A barlovento: Impresiones de un viaje a Monfragüe
Los fines de semana pueden transcurrir de muy diversas maneras, y cada uno los ordena como le pete. Un grupo de colegas del CIDES, -el Comité de Ingeniería y Desarrollo Sostenible del Instituto de Ingeniería de España - hicimos una excursión por tierras de Cáceres los días 22 a 24 de febrero de 2008.
Supongo que para cada uno de los asistentes a esa escapada de las tareas cotidianas, -o tal vez, para algunos, ya de los primeros fríos de la jubilación-, las motivaciones fueron varias. En mi caso, tenía la referencia ya lejana de los viajes que organizábamos un grupo de estudiantes universitarios en torno a las propuestas del catedrático de Historia del Derecho de la Facultad de Oviedo, Ignacio de la Concha, con el objetivo de conocer mejor España.
No voy a hacer en este Cuaderno la reseña del viaje, que recogeré para los asistentes en intranet, porque la visita tuvo un carácter privado y un objetivo, dado el tiempo disponible y el que para muchos resultaba el primer contacto con la zona, limitado.
Unicamente quiero recoger aquí, de todas las impresiones recibidas en estos escasos dos días de cambio radical de mis preocupaciones, cuatro pinceladas sobre uno de los objetivos del intenso viaje, Monfragüe.

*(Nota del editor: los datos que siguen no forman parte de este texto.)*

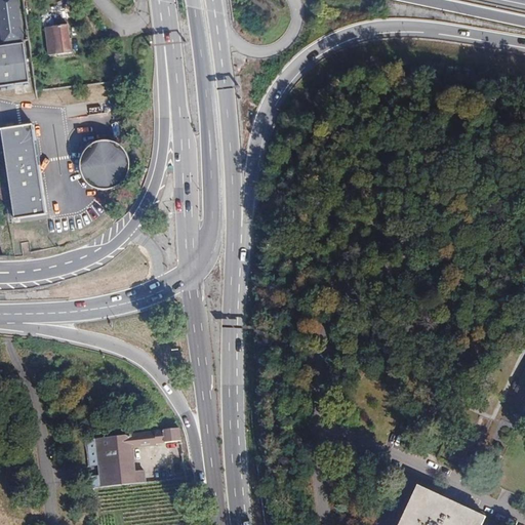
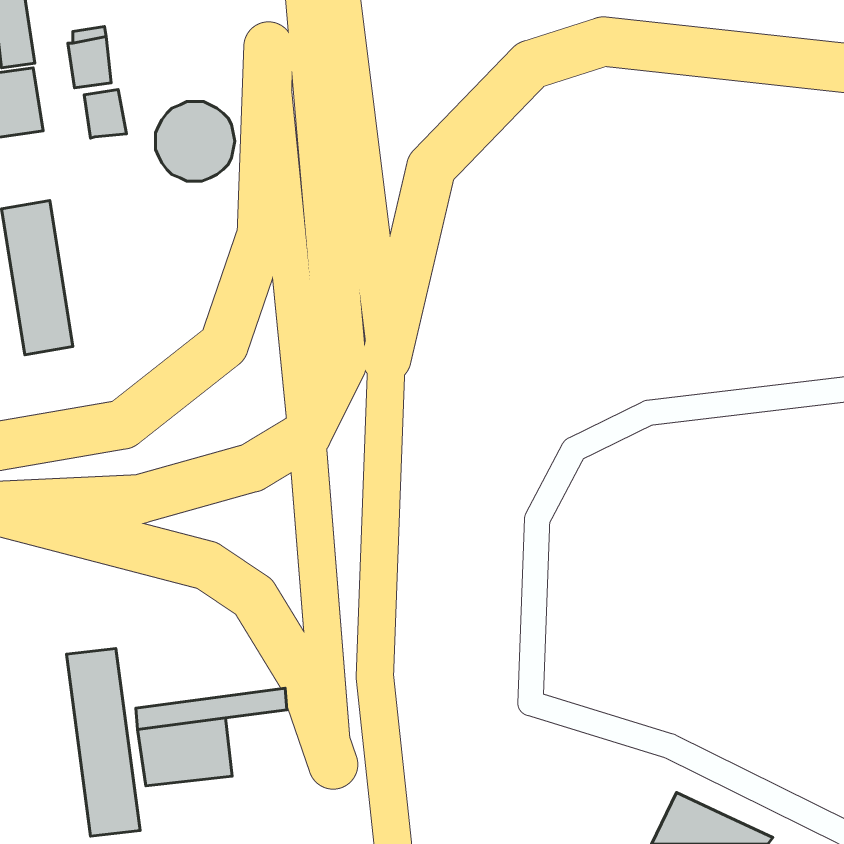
building: none -> [84,90,127,138]
building: [76,138,125,188] -> [155,101,235,181]
building: none -> [66,648,140,836]

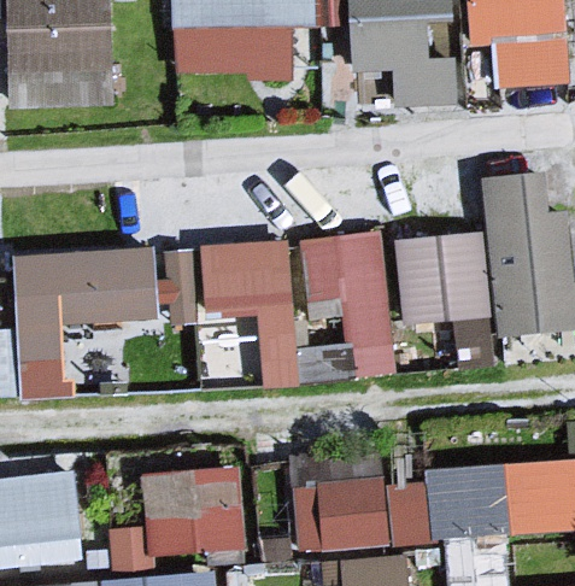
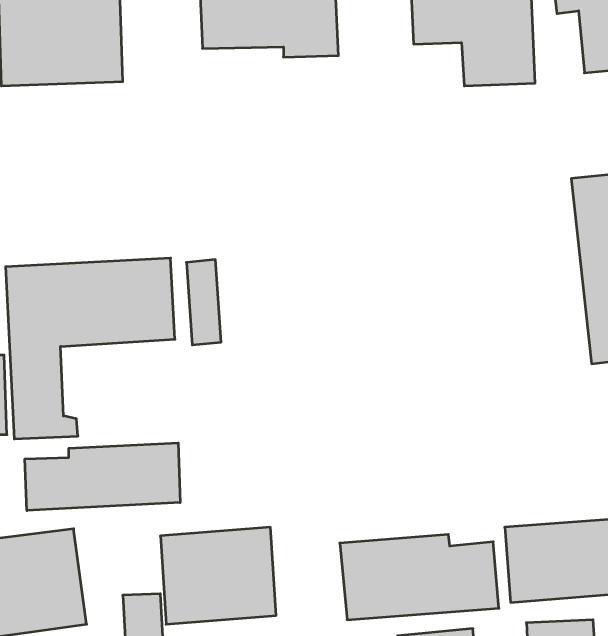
building: [297,235,393,377] -> none
building: [399,235,493,368] -> none
building: [203,242,297,388] -> none
building: none -> [25,443,180,511]

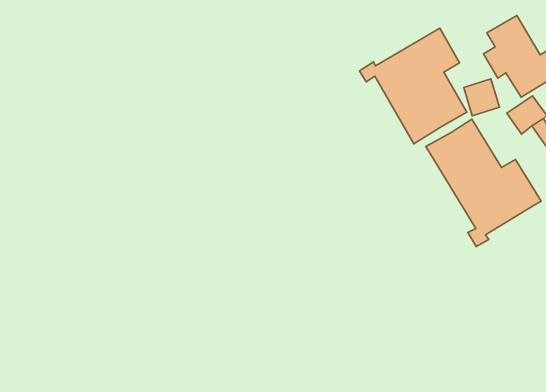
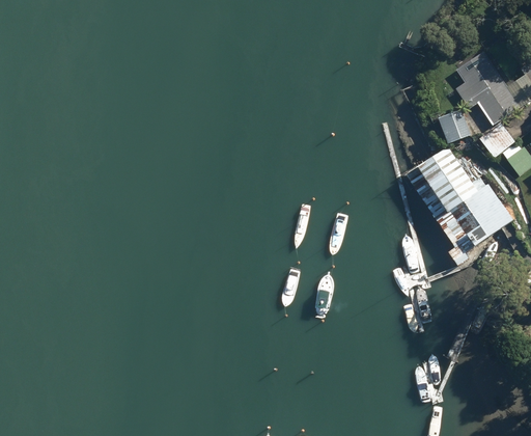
building: [359,28,467,144] -> none

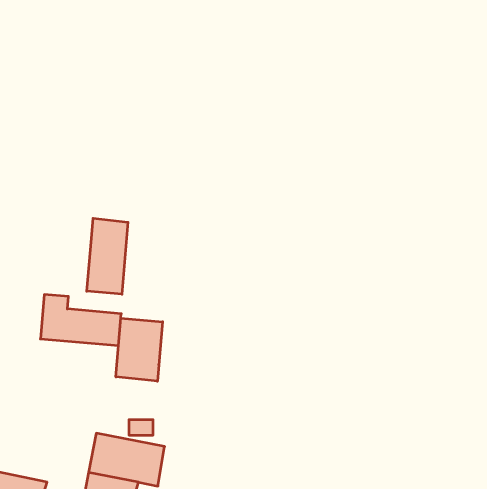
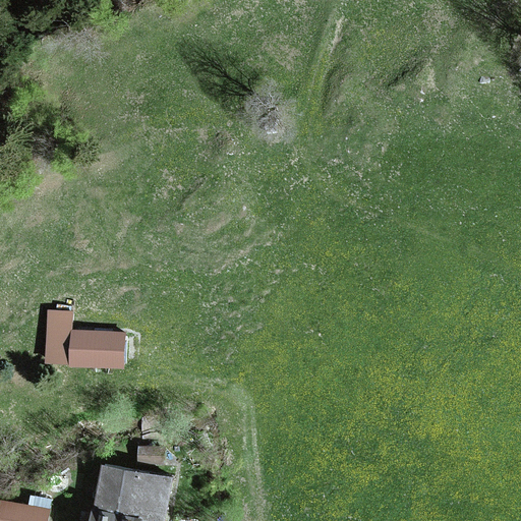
building: [87,218,128,294] -> none
building: [116,318,163,381] -> none

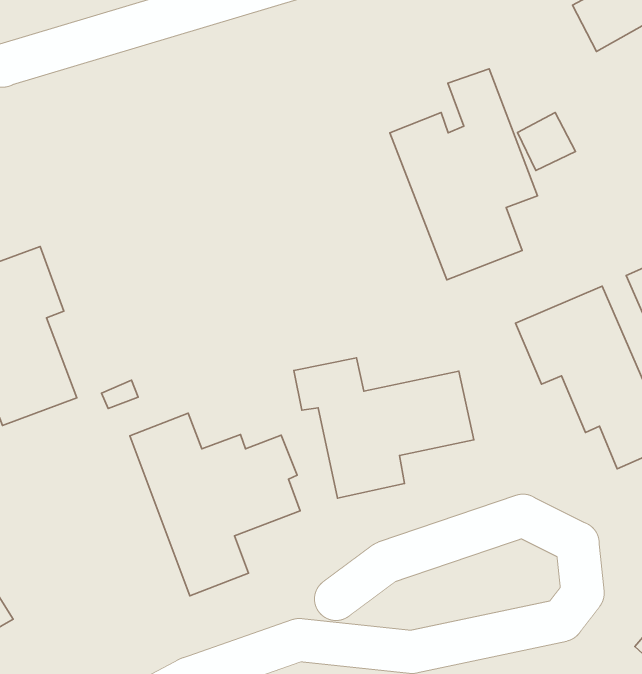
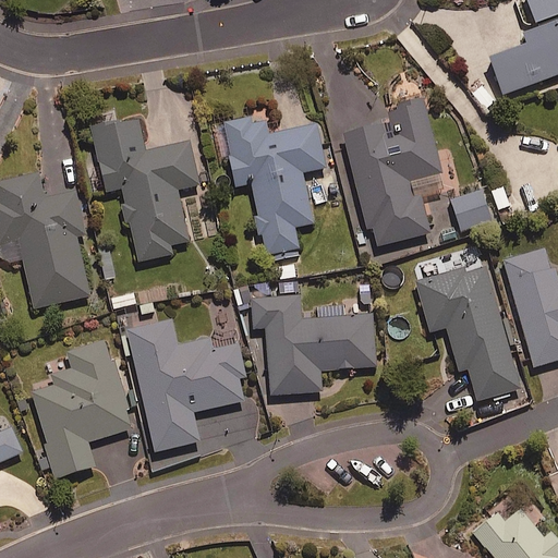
building: [517,112,575,170] -> [451,189,492,229]
building: none -> [225,116,325,255]
building: none -> [92,121,197,260]
building: none -> [32,340,132,478]

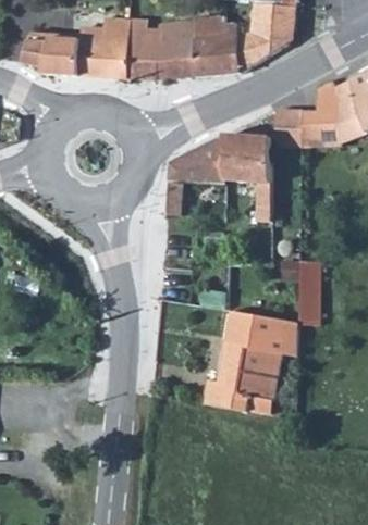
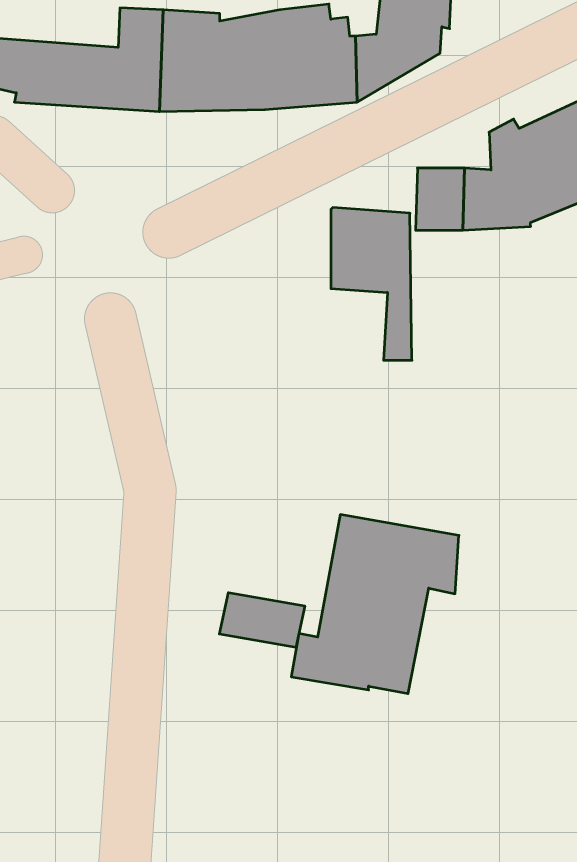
building: [165,134,224,215] -> none
building: [279,254,324,321] -> none
building: none -> [219,593,305,647]

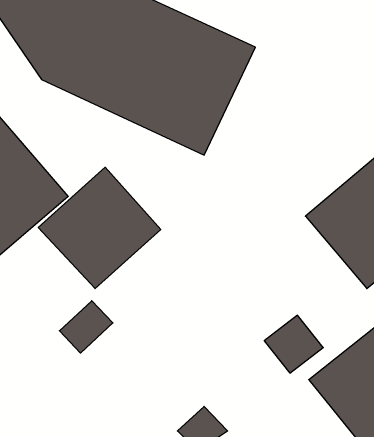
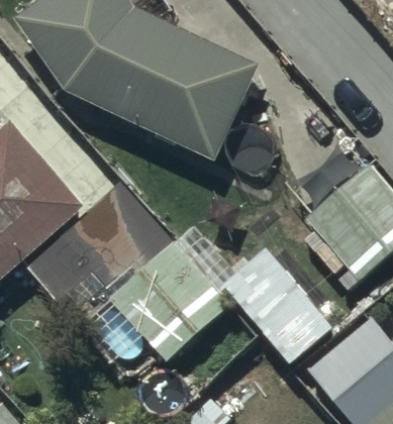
building: none -> [111,235,230,354]

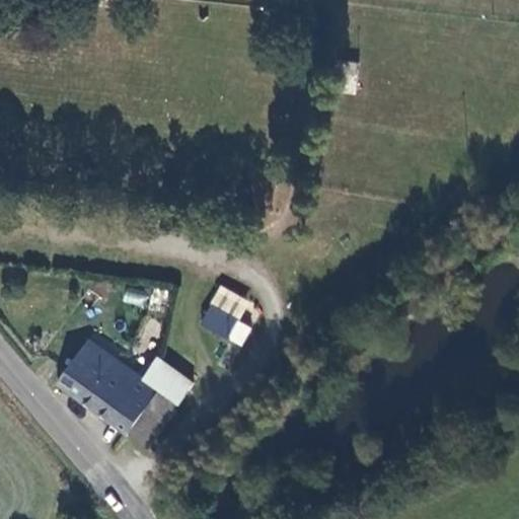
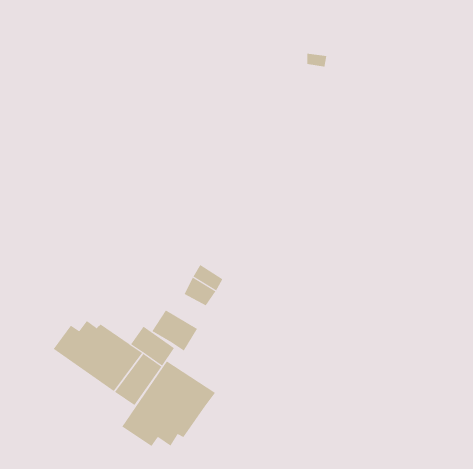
building: none -> [151,309,198,352]
building: none -> [121,361,216,447]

El recién declarado (2007) Parque Nacional de Monfragüe es una manifestación de acomodación de la explotación de la naturaleza a las actividades del hombre. A lo largo de siglos, sobre una tierra pobre en manto vegetal, los pobladores humanos han sabido combinar la producción de pastos y bellotas para alimentar a sus ganados y rebaños (vacas, ovejas, cabras y cerdos) con el respeto a ese bien ajeno del que somos fideicomisarios, la naturaleza.
Como nos explicó con su sabia dicción el ingeniero polifacético Santiago Hernández, hoy Presidente de la Fundación que cuida el Parque, la curiosa trayectoria del Tajo, obligado a cambiar su flujo al mar por un murallón de roca durísima, y la contribución de las aguas del Tiétar, abriéndose camino igualmente entre jaras y cantuesos con amplios menandros, ha labrado un escenario singular, que ha servido de lugar de residencia para animales que en otros lugares fueron expulsados por la actividad humana.
Más de 400.000 visitantes tiene detectados la dirección del Parque, que cruza una carretera provincial, la Ex-208, y que tiene su centro de atención a visitantes en Villareal de San Carlos. Cientos de buitres leonados planean sobre el viajero, ya la mayoría de las parejas incubando en estos días de final del invierno. Se entromete entre los que vuelan más bajo, ágil, alguna cigüeña negra, a la búsqueda, aún de compañera.
Los ojos más avezados descubren en el Tajo una nutria, allá a lo lejos, en una oquedad de los sinclinales, cerca del puente del cardenal . Hay cormoranes buscando percas, varias anátidas gregariasa las que el viajero no acierta a poner apellidos; se atisban coleópteros de pecho duro entre los cantos rodados y los restos de erosionadas lajas; zumban laboriosas abejas libando las flores de los romeros. Creo ver conejos; alguien grita, un ciervo, un ciervo; y, al lado de una encina robusta percibimos el resultado del hozar de un jabalí. Fotografío, casi oculto entre abulagos y brezos, un narcissus triandrius palidulus, mi miniatura preferida.
De este paseo por la periferia del Parque, la cuestión pretendida no ha sido ver mucha fauna, y mucho menos, detectar las especies escasas. Habría que contar con otro espíritu, disfrutar de más permiso.
En el Centro de recepción, nos han proyectado una película (con el guión de Casto, uno de esos ingenieros a los que la naturaleza hace poetas), cuya locutora ficticia es una águila imperial, en la que se nos cuenta sobre la presión del hombre contra la naturaleza y hemos visto imágenes muy bellas de linces, venados en berrea, somormujos, alimoches, aguilas perdiceras, etc. Nos turbó algún disparo, ladridos de galgos, y nuestros guías nos tranquilizan hablándonos de descartes necesarios.
Lo que fue especialmente reconfortante, mientras el viajero subía hasta el castillo y ermita de Monfragüe, desde la fuente del Francés, entre almeces, durillos, jaras melíferas, espinos y chaparros, fue recibir el suave roce de la existencia compartida, el hálito incomparable que nos permite reconocernos, entre tantos esfuerzos por perdurar, frágiles, pasajeros, huéspedes en precario de estas tierras.